A questo giro non tutti riescono, molti rimangono indietro, arrivano con un margine di ritardo più o meno elevato. Altri, purtroppo, lasciano perdere e la delusione e la rabbia sono sempre brutti da vedere, specie sul volto di un ventenne.
“Ricordo che sui 10 chilometri giunsi con uno stacco di 7-800 metri, ma portai portai a termine la zavorrata. Posso invece dirle che dei 90 iniziali del mio corso, solo in 42 siamo arrivati alla fine”, ricorda il caporal maggiore scelto.
Il freddo, prima appena sopportabile, comincia a farsi davvero pungente; la mente è messa sotto sforzo dalla stanchezza accumulata dalle diverse ore in azione. Lo Zodiac è in mare ma la navigazione sarà tutt’altro che una Love Boat.
Infatti, l’imbarcazione si capovolge improvvisamente. La temperatura decisamente bassa rallenta ancor di più i movimenti di corpi chiusi nella mimetica e appesantiti dall’equipaggiamento, schiacciati fino all’osso dalla tensione per il superamento della prova e dalla fatica di una notte che sembra non passare mai.
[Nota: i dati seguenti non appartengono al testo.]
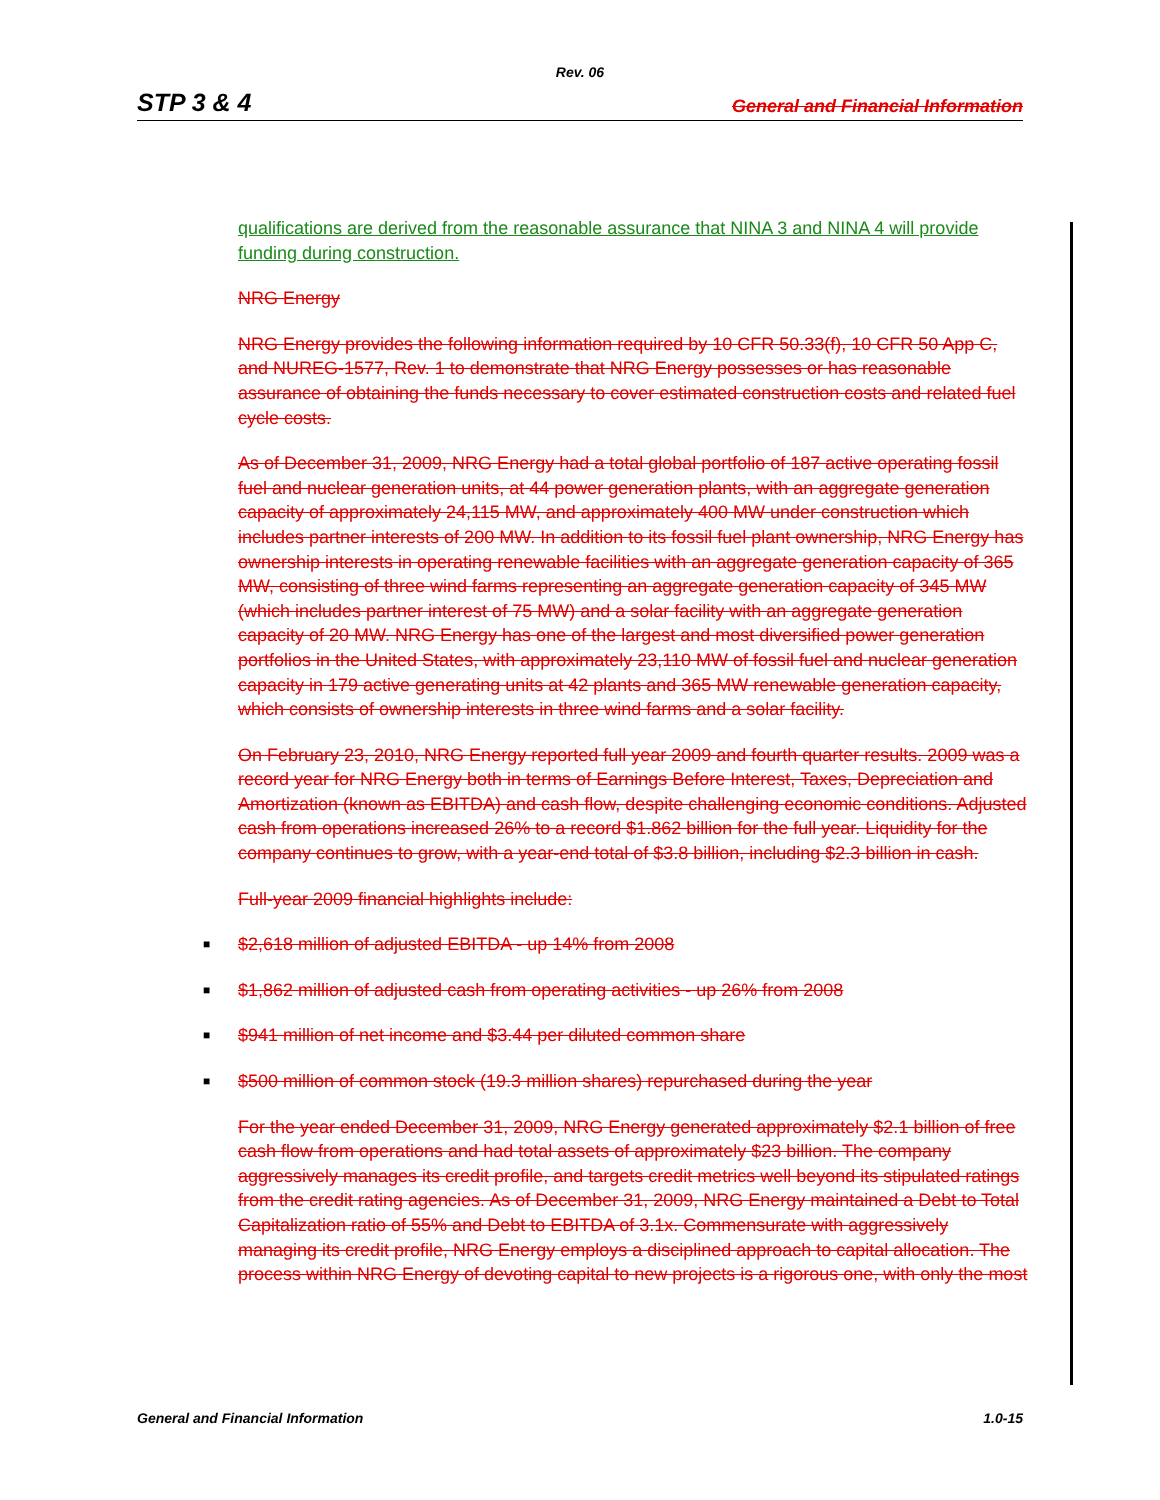Rev. 06
STP 3 & 4 General and Financial Information
qualifications are derived from the reasonable assurance that NINA 3 and NINA 4 will provide funding during construction.
NRG Energy
NRG Energy provides the following information required by 10 CFR 50.33(f), 10 CFR 50 App C, and NUREG-1577, Rev. 1 to demonstrate that NRG Energy possesses or has reasonable assurance of obtaining the funds necessary to cover estimated construction costs and related fuel cycle costs.
As of December 31, 2009, NRG Energy had a total global portfolio of 187 active operating fossil fuel and nuclear generation units, at 44 power generation plants, with an aggregate generation capacity of approximately 24,115 MW, and approximately 400 MW under construction which includes partner interests of 200 MW. In addition to its fossil fuel plant ownership, NRG Energy has ownership interests in operating renewable facilities with an aggregate generation capacity of 365 MW, consisting of three wind farms representing an aggregate generation capacity of 345 MW (which includes partner interest of 75 MW) and a solar facility with an aggregate generation capacity of 20 MW. NRG Energy has one of the largest and most diversified power generation portfolios in the United States, with approximately 23,110 MW of fossil fuel and nuclear generation capacity in 179 active generating units at 42 plants and 365 MW renewable generation capacity, which consists of ownership interests in three wind farms and a solar facility.
On February 23, 2010, NRG Energy reported full year 2009 and fourth quarter results. 2009 was a record year for NRG Energy both in terms of Earnings Before Interest, Taxes, Depreciation and Amortization (known as EBITDA) and cash flow, despite challenging economic conditions. Adjusted cash from operations increased 26% to a record $1.862 billion for the full year. Liquidity for the company continues to grow, with a year-end total of $3.8 billion, including $2.3 billion in cash.
Full-year 2009 financial highlights include:
■ $2,618 million of adjusted EBITDA - up 14% from 2008
■ $1,862 million of adjusted cash from operating activities - up 26% from 2008
■ $941 million of net income and $3.44 per diluted common share
■ $500 million of common stock (19.3 million shares) repurchased during the year
For the year ended December 31, 2009, NRG Energy generated approximately $2.1 billion of free cash flow from operations and had total assets of approximately $23 billion. The company aggressively manages its credit profile, and targets credit metrics well beyond its stipulated ratings from the credit rating agencies. As of December 31, 2009, NRG Energy maintained a Debt to Total Capitalization ratio of 55% and Debt to EBITDA of 3.1x. Commensurate with aggressively managing its credit profile, NRG Energy employs a disciplined approach to capital allocation. The process within NRG Energy of devoting capital to new projects is a rigorous one, with only the most
General and Financial Information 1.0-15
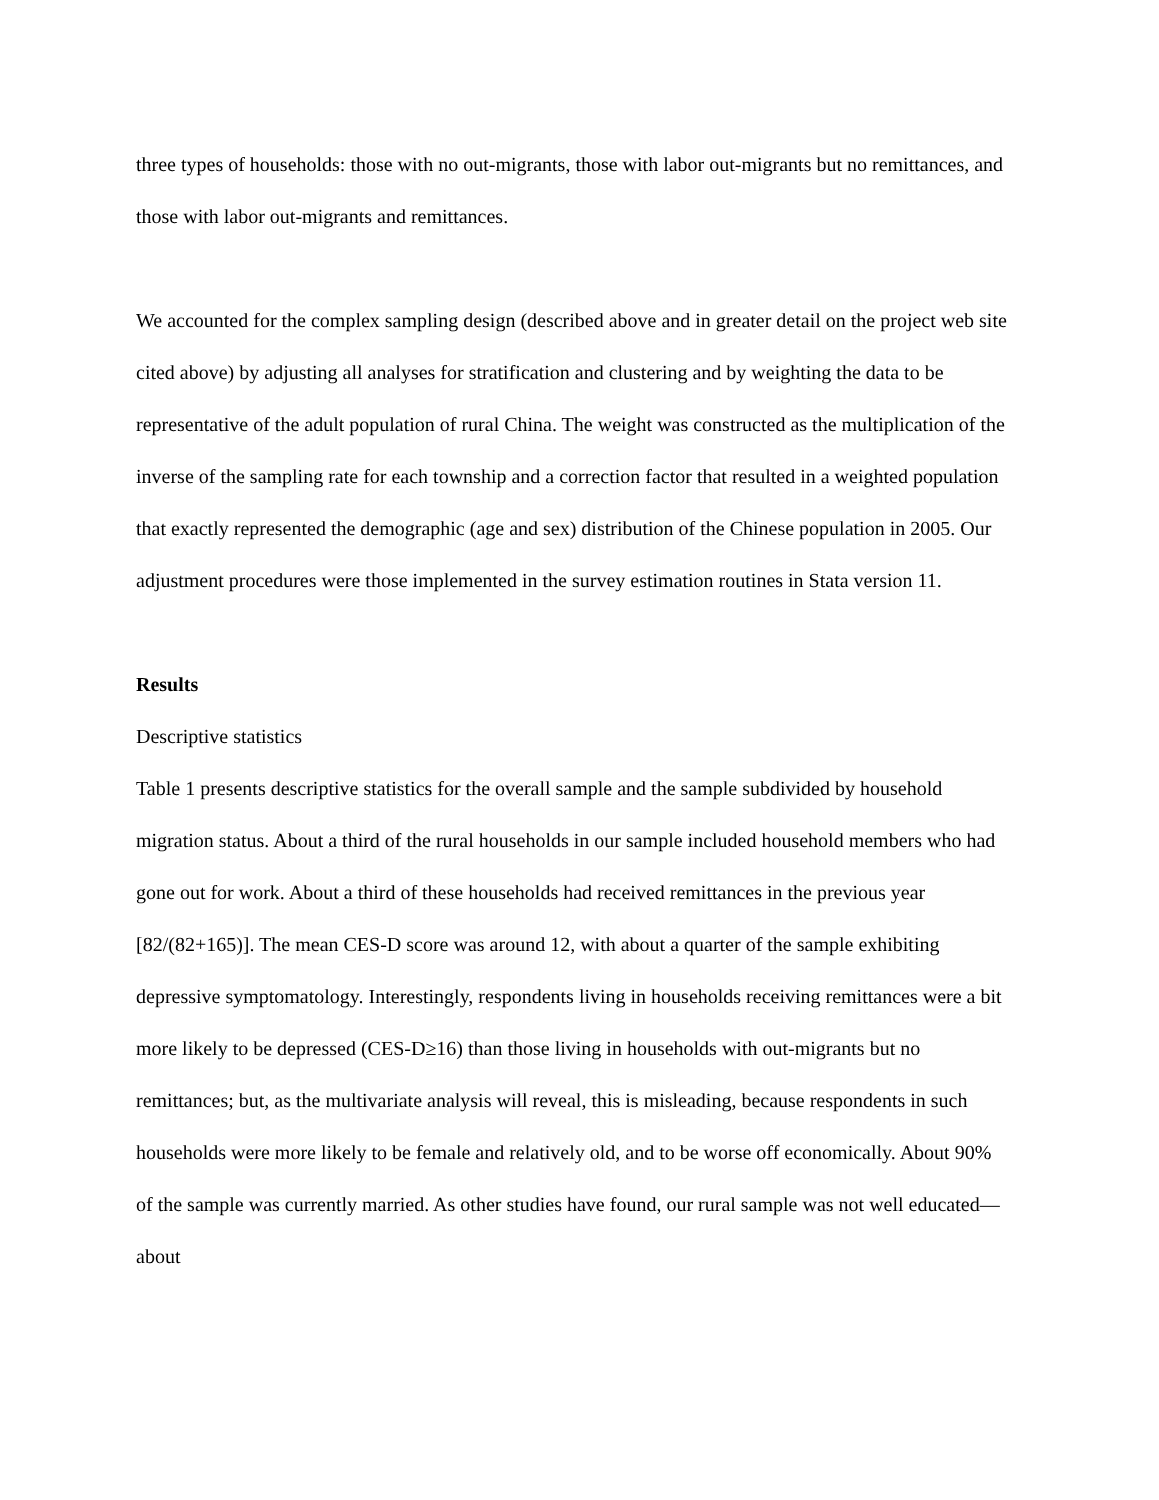three types of households: those with no out-migrants, those with labor out-migrants but no remittances, and those with labor out-migrants and remittances.
We accounted for the complex sampling design (described above and in greater detail on the project web site cited above) by adjusting all analyses for stratification and clustering and by weighting the data to be representative of the adult population of rural China. The weight was constructed as the multiplication of the inverse of the sampling rate for each township and a correction factor that resulted in a weighted population that exactly represented the demographic (age and sex) distribution of the Chinese population in 2005. Our adjustment procedures were those implemented in the survey estimation routines in Stata version 11.
Results
Descriptive statistics
Table 1 presents descriptive statistics for the overall sample and the sample subdivided by household migration status. About a third of the rural households in our sample included household members who had gone out for work. About a third of these households had received remittances in the previous year [82/(82+165)]. The mean CES-D score was around 12, with about a quarter of the sample exhibiting depressive symptomatology. Interestingly, respondents living in households receiving remittances were a bit more likely to be depressed (CES-D≥16) than those living in households with out-migrants but no remittances; but, as the multivariate analysis will reveal, this is misleading, because respondents in such households were more likely to be female and relatively old, and to be worse off economically. About 90% of the sample was currently married. As other studies have found, our rural sample was not well educated—about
Ma gli allievi ci sanno fare. Malgrado la “scuffiata” – come i velisti chiamano il rovesciamento – riescono a stare a galla senza perdere la concentrazione. Il perché ce lo hanno mostrato poche ore prima, durante la prova di “galleggiamento”: anfibi, cerata e panta-cerata (speciale mimetica anfibia) hanno ricevuto l’ordine di immergersi in uno specchio d’acqua dove non si tocca. Non sono richiesti i 100 stile, solo restare in emersione per almeno trenta secondi e senza appigli e aiuti di sorta.
Trenta secondi passano subito, penserete: vi invitiamo a provare, un tempo biblico quando sei stanco, hai freddo e diversi chili addosso.
Sapersi destreggiare in acqua è indispensabile per questi particolarissimi fanti ai quali sono richieste anche ottime capacità natatorie.
Il Comandante del Reggimento, colonnello Roberto Cocco*, ricorda che i “lagunari sono abituati ad operare in piccole unità che ben si adattano al proprio ambiente operativo. Tale autonomia determina anche la necessità di dover prendere decisioni fin dai più bassi livelli organizzativi senza perdere di vista il contesto generale”.
Pur non essendo una forza speciale, il Reggimento Lagunari della Serissima è caratterizzata da una disciplina e da una durezza addestrativa che lo rendono un unicum nel panorama delle Forze armate italiane trovando, forse, un corrispettivo solo nel Reggimento San Marco con il quale – non a caso – costituisce la Capacità nazionale di proiezione dal mare (Cnpm), unità interforze fra Esercito italiano e Marina militare.
Unici, dunque, come unico è il contesto nel quale si formano e come unica è l’eredità che portano con sé: nonostante siano nati ufficialmente nel 1964, preservano “le tradizioni delle milizie imbarcate della Serenissima repubblica di Venezia: i ‘Fanti da Mar’ che hanno combattuto per quasi 800 anni sotto le insegne del leone alato di San Marco” continua il Comandante.
Leone che oggi svetta fiero sulle uniformi della fanteria lagunare.